Now, Microsoft have added their say into the advanced AI mechanisms with their new VALL-E system.
What is VALL-E?
VALL-E is an AI which can clone a human voice and from a very short exposure to the voice – about just three seconds audio and it is this feature that makes VALL-E special. While there are many multiple systems that can clone a human voice, they often require substantial input.
“VALL-E emerges in-context learning capabilities and can be used to synthesize high-quality personalized speech with only a 3-second enrolled recording of an unseen speaker as an acoustic prompt,” Microsoft says in their paper of the software.
According to Microsoft, VALL-E has been trained on 60,000 hours of English language speech and from over 7,000 different speakers.
Potential security issues
Microsoft have decided to not make the VALL-E code open source due to potential risks that could include impersonation.

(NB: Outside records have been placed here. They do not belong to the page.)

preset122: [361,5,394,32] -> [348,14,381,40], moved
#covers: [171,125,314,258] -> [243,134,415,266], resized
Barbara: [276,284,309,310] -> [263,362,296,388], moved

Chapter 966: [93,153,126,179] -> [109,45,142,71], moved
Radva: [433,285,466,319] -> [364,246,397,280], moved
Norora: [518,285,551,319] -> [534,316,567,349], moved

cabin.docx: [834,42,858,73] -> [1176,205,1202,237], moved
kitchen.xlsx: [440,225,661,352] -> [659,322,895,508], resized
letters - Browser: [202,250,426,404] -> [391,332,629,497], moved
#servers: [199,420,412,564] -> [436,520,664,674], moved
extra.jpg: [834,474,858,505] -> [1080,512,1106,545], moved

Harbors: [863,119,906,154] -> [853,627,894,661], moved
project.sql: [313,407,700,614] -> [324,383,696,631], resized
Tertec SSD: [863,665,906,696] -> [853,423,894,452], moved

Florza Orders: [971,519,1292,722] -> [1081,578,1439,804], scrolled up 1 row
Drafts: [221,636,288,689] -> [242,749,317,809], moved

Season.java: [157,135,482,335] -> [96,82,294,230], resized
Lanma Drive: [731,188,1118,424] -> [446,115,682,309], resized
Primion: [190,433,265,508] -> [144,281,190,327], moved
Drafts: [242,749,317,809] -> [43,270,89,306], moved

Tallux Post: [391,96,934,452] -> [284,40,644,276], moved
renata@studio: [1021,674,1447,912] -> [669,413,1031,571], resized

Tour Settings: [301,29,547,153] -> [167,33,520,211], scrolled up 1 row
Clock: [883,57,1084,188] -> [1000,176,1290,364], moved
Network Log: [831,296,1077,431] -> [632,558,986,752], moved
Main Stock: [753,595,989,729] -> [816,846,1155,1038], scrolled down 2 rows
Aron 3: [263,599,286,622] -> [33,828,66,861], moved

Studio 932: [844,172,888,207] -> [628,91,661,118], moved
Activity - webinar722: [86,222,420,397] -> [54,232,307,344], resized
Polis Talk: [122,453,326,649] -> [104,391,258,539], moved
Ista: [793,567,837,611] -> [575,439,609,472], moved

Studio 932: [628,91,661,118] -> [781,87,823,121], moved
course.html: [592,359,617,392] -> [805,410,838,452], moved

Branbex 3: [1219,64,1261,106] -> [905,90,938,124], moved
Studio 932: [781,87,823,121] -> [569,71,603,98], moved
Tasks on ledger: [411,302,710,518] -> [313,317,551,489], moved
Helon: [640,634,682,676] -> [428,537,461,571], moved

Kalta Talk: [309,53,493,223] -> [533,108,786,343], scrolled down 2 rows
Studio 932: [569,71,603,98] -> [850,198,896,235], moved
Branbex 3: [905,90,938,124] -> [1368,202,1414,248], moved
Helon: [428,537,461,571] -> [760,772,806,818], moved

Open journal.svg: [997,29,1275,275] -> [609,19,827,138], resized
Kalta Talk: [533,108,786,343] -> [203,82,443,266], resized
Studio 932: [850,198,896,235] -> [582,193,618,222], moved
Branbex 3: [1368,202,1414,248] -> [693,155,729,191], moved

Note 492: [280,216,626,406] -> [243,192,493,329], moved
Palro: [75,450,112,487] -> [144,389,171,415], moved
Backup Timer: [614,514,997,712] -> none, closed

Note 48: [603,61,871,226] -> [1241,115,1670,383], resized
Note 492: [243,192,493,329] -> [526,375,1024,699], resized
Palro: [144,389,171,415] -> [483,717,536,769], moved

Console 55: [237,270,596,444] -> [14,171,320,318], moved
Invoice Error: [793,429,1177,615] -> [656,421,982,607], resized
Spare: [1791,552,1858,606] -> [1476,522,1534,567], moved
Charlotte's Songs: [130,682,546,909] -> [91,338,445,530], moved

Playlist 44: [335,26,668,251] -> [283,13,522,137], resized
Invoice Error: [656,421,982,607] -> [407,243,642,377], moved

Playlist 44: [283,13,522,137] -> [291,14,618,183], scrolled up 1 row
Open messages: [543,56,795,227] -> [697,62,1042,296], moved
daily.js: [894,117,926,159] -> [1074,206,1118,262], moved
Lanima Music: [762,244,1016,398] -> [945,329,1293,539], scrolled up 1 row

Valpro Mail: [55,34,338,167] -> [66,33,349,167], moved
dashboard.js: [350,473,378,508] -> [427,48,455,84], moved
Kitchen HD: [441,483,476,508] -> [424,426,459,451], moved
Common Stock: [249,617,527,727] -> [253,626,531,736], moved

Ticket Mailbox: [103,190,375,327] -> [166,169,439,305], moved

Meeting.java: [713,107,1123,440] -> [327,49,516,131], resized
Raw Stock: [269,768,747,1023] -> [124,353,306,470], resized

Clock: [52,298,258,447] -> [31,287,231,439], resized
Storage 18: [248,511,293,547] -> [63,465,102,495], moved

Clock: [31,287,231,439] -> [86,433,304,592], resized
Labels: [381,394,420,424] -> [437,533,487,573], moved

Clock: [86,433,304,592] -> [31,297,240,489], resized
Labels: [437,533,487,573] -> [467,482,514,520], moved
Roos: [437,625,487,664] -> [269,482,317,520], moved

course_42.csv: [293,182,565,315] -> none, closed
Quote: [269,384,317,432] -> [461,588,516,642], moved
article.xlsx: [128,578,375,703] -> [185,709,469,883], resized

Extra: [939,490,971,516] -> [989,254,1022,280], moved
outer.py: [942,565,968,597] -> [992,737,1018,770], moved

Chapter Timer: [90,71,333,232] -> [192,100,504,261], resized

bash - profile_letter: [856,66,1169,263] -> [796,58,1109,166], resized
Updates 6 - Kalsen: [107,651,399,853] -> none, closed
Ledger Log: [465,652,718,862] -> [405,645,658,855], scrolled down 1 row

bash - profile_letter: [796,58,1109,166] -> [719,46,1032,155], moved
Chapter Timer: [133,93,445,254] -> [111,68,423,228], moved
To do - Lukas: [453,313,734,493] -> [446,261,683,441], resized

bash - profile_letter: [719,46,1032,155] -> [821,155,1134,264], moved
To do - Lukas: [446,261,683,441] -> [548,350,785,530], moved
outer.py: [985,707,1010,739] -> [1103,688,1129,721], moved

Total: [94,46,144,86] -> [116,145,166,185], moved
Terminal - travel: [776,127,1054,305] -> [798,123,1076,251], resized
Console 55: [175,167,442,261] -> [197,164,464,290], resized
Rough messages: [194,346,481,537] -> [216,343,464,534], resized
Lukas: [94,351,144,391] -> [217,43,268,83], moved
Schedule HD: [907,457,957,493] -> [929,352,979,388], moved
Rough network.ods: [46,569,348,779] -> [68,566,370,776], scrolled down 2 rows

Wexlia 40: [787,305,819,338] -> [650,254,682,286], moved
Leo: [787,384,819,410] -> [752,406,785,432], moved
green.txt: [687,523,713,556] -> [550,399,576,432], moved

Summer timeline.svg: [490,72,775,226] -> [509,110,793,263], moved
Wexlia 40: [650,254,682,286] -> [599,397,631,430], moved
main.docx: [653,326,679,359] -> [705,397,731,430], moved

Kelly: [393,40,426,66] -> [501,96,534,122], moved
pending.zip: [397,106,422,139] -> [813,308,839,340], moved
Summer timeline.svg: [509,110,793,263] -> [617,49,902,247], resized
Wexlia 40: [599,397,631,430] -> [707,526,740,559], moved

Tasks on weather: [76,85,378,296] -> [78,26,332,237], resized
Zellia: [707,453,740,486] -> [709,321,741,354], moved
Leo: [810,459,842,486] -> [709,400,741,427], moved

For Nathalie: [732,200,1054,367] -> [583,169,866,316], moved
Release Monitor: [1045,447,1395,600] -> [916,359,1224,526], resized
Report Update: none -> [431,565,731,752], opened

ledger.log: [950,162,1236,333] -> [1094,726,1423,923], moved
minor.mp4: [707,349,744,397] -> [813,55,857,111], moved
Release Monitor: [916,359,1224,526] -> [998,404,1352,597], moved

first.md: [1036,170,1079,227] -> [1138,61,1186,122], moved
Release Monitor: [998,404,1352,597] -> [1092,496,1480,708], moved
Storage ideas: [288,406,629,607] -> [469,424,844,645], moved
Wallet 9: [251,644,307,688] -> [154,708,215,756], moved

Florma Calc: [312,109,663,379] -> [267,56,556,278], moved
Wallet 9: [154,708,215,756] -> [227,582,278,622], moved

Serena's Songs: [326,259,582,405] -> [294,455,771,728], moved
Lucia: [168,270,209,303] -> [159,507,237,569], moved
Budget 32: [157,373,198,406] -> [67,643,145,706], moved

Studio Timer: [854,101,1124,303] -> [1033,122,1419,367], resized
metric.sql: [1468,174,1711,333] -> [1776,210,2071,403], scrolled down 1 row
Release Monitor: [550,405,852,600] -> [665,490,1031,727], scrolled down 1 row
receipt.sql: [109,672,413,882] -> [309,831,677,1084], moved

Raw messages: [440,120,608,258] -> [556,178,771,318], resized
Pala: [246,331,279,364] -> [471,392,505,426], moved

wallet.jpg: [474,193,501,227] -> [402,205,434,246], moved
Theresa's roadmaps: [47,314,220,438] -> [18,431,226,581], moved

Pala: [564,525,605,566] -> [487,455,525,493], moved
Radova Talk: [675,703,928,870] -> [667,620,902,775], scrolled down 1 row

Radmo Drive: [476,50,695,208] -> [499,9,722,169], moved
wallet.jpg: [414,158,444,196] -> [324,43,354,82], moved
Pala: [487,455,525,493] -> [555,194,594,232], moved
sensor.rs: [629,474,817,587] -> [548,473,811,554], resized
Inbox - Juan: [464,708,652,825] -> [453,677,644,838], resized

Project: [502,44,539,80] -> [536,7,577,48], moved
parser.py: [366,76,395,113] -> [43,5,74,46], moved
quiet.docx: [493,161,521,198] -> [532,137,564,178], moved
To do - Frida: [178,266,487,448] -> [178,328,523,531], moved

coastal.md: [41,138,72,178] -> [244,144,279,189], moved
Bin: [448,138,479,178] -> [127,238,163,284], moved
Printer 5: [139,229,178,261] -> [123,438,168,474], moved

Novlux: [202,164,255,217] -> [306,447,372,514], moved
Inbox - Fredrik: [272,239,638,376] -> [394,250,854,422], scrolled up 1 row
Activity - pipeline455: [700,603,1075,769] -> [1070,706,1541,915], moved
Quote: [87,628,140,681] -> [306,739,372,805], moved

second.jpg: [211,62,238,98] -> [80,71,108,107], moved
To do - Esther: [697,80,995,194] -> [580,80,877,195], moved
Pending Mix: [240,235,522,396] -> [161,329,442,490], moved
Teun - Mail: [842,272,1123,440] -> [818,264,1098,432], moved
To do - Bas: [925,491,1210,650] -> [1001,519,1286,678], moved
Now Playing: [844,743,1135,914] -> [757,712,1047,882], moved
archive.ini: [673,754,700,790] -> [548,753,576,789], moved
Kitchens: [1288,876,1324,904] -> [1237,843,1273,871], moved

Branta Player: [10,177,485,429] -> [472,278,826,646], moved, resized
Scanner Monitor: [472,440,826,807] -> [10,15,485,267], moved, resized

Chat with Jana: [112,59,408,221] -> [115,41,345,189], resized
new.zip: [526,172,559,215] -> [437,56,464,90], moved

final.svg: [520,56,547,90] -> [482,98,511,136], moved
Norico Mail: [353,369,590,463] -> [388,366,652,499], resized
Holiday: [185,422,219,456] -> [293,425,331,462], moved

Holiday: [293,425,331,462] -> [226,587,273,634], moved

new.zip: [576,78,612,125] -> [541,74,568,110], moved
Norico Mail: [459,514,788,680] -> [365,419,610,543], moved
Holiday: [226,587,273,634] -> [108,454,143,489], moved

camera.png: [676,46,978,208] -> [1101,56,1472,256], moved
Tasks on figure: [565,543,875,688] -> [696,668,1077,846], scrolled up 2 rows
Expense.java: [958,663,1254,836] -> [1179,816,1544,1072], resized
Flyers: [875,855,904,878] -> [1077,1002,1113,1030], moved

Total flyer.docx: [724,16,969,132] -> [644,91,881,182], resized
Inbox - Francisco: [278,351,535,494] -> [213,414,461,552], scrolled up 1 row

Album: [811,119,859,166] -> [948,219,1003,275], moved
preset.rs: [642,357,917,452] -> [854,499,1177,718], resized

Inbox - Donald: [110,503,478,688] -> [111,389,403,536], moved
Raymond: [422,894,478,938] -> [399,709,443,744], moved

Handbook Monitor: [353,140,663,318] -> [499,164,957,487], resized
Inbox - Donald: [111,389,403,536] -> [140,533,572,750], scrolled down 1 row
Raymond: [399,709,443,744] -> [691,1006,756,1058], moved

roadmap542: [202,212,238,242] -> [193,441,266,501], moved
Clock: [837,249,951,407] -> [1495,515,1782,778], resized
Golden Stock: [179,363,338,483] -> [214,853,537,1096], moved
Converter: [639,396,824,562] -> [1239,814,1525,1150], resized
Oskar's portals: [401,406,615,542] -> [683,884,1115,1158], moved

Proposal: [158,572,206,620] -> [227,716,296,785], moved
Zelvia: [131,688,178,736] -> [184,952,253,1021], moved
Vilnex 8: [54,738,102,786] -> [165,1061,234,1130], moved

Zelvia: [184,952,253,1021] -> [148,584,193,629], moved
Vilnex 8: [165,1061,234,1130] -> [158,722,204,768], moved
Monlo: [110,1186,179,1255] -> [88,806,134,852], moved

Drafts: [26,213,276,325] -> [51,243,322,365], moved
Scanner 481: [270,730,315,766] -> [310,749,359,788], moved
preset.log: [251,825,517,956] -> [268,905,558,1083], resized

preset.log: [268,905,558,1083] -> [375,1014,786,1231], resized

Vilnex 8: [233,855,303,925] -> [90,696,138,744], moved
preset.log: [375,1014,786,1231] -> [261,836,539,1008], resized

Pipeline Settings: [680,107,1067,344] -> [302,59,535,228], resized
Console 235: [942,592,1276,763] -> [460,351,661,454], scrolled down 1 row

“Since VALL-E could synthesize speech that maintains speaker identity, it may carry potential risks in misuse of the model, such as spoofing voice identification or impersonation.” Says Microsoft.
And the risk of VALL-E is great, seeing how deep fakes are causing a major stir in the world. Prominent figures could potentially be the biggest victims of voice impersonation, which could have far-reaching consequences.
Potential real-world uses
VALL-E, despite its biggest risk of impersonation, could have several uses. It could for example, be used in speech editing, where certain phrases or words are corrected.
It could also be used in interactive virtual learning and could also help in customer service automation.
Since it is still a new technology, though, it remains to be seen how Microsoft plans to further develop VALL-E and what it could become.